━━━ INFORMATION GIVEN

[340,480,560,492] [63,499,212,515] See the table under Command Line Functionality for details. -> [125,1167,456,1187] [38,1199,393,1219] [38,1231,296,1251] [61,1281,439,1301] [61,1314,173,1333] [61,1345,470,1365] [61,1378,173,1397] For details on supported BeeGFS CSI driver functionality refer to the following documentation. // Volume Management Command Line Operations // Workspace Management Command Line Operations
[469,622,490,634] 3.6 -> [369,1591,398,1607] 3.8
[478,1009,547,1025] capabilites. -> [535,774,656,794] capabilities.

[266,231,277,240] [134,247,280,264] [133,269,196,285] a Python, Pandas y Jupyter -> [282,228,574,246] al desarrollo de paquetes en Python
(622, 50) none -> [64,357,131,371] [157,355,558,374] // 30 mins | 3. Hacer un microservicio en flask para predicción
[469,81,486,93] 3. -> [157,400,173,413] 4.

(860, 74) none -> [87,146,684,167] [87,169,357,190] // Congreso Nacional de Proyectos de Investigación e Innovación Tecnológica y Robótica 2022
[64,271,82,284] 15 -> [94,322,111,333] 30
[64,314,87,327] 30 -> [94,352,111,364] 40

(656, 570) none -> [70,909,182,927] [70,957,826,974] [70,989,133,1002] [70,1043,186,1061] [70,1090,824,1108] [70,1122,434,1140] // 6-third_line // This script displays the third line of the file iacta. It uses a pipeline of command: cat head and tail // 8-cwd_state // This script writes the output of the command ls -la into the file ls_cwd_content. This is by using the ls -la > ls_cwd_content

━━━━━━

WHAT THE TASK REQUIRES – Reproduce the data above in full, with no line missing.

ANSWER FOR THIS EXERCISE –
[340,480,560,492] [63,499,212,515] See the table under Command Line Functionality for details. -> [125,1167,456,1187] [38,1199,393,1219] [38,1231,296,1251] [61,1281,439,1301] [61,1314,173,1333] [61,1345,470,1365] [61,1378,173,1397] For details on supported BeeGFS CSI driver functionality refer to the following documentation. // Volume Management Command Line Operations // Workspace Management Command Line Operations
[469,622,490,634] 3.6 -> [369,1591,398,1607] 3.8
[478,1009,547,1025] capabilites. -> [535,774,656,794] capabilities.

[266,231,277,240] [134,247,280,264] [133,269,196,285] a Python, Pandas y Jupyter -> [282,228,574,246] al desarrollo de paquetes en Python
(622, 50) none -> [64,357,131,371] [157,355,558,374] // 30 mins | 3. Hacer un microservicio en flask para predicción
[469,81,486,93] 3. -> [157,400,173,413] 4.

(860, 74) none -> [87,146,684,167] [87,169,357,190] // Congreso Nacional de Proyectos de Investigación e Innovación Tecnológica y Robótica 2022
[64,271,82,284] 15 -> [94,322,111,333] 30
[64,314,87,327] 30 -> [94,352,111,364] 40

(656, 570) none -> [70,909,182,927] [70,957,826,974] [70,989,133,1002] [70,1043,186,1061] [70,1090,824,1108] [70,1122,434,1140] // 6-third_line // This script displays the third line of the file iacta. It uses a pipeline of command: cat head and tail // 8-cwd_state // This script writes the output of the command ls -la into the file ls_cwd_content. This is by using the ls -la > ls_cwd_content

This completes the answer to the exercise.